## Requirement
Rewrite the rows below, replacing "hour lines" with "hour markers" wherever it appears and keeping everything else the same. Leave the pictures out.

## Data extract
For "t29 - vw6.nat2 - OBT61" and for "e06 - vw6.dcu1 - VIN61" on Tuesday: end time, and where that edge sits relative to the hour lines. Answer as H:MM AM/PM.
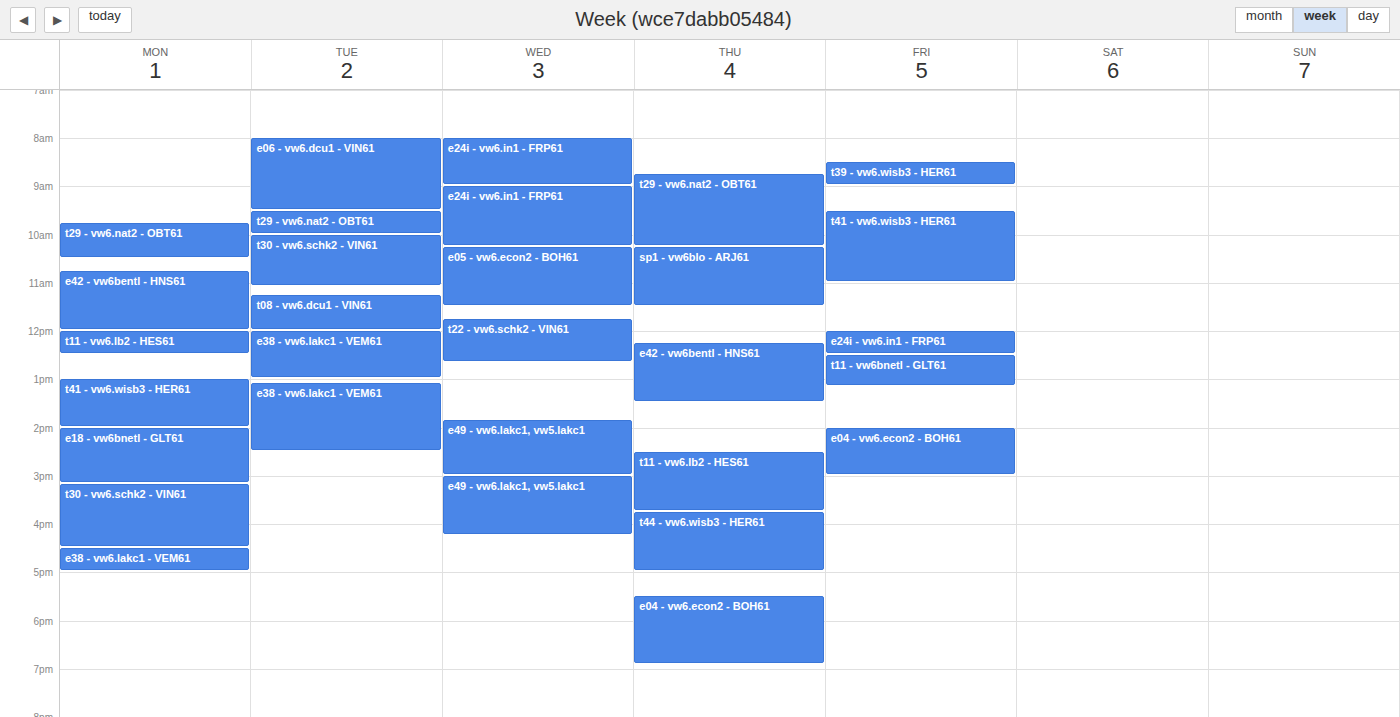
"t29 - vw6.nat2 - OBT61": 10:00 AM, exactly on the 10 AM line. "e06 - vw6.dcu1 - VIN61": 9:30 AM, halfway between the 9 AM and 10 AM lines.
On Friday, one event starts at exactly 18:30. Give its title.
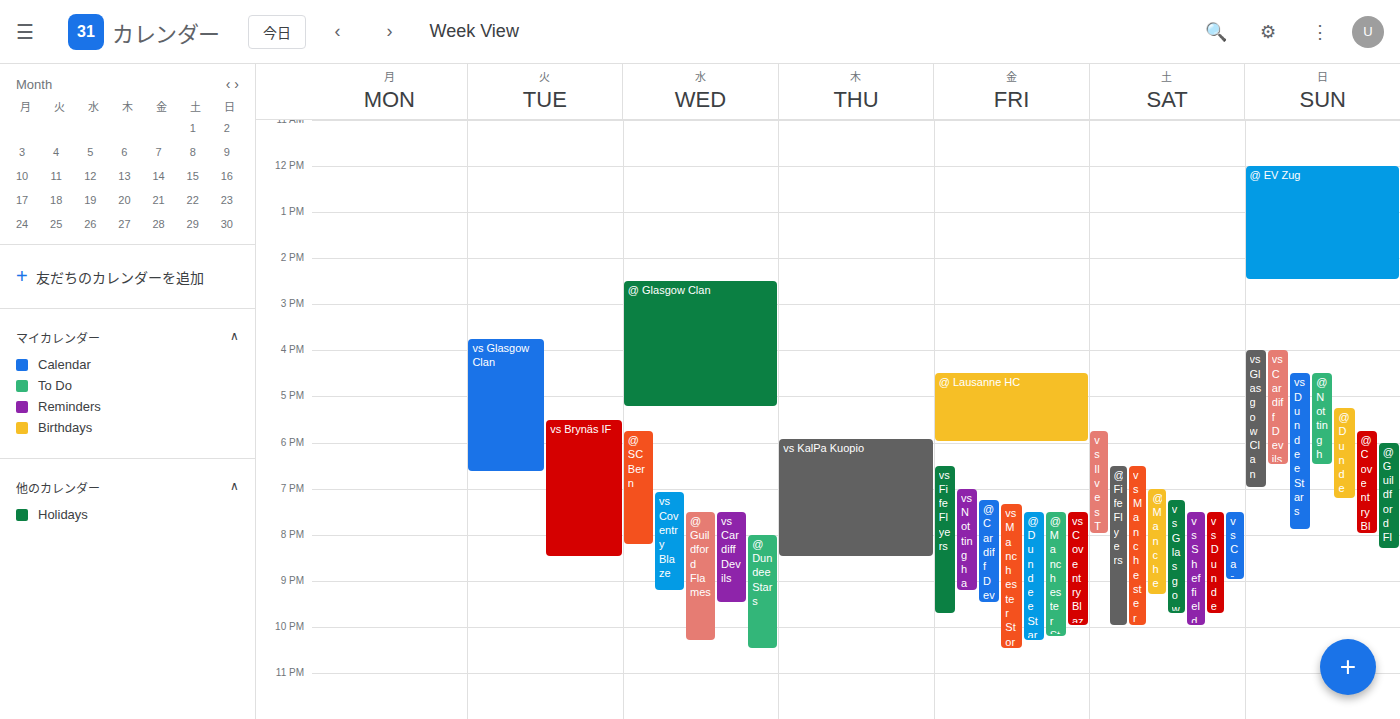
"vs Fife Flyers"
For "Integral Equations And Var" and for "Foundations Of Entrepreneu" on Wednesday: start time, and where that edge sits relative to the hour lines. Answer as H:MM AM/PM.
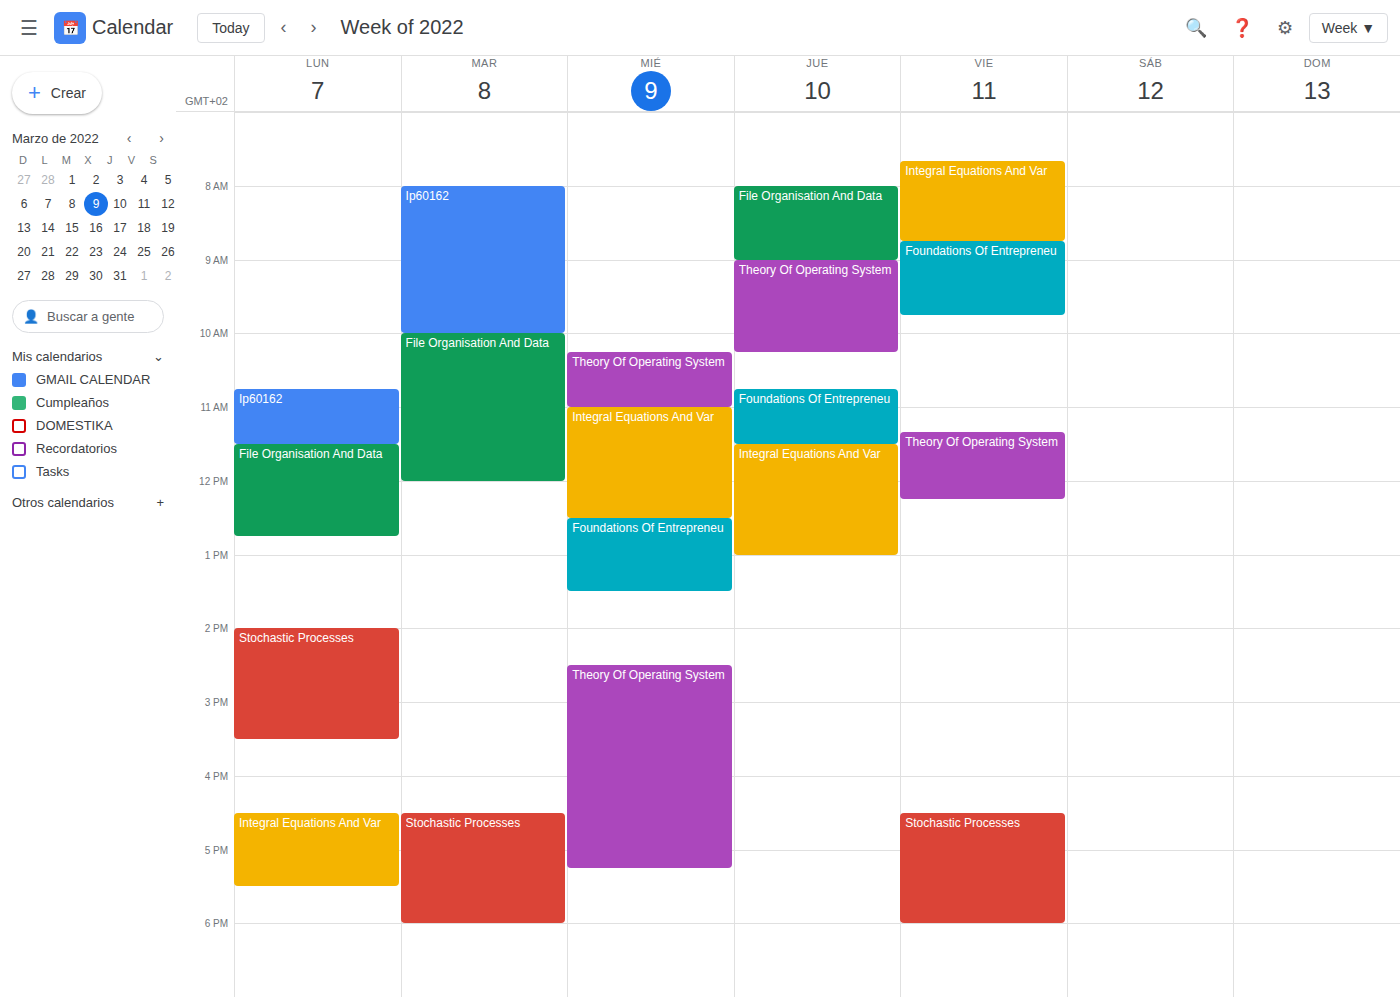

## Finished answer
For "t29 - vw6.nat2 - OBT61" and for "e06 - vw6.dcu1 - VIN61" on Tuesday: end time, and where that edge sits relative to the hour markers. Answer as H:MM AM/PM.
"t29 - vw6.nat2 - OBT61": 10:00 AM, exactly on the 10 AM line. "e06 - vw6.dcu1 - VIN61": 9:30 AM, halfway between the 9 AM and 10 AM lines.
On Friday, one event starts at exactly 18:30. Give its title.
"vs Fife Flyers"
For "Integral Equations And Var" and for "Foundations Of Entrepreneu" on Wednesday: start time, and where that edge sits relative to the hour markers. Answer as H:MM AM/PM.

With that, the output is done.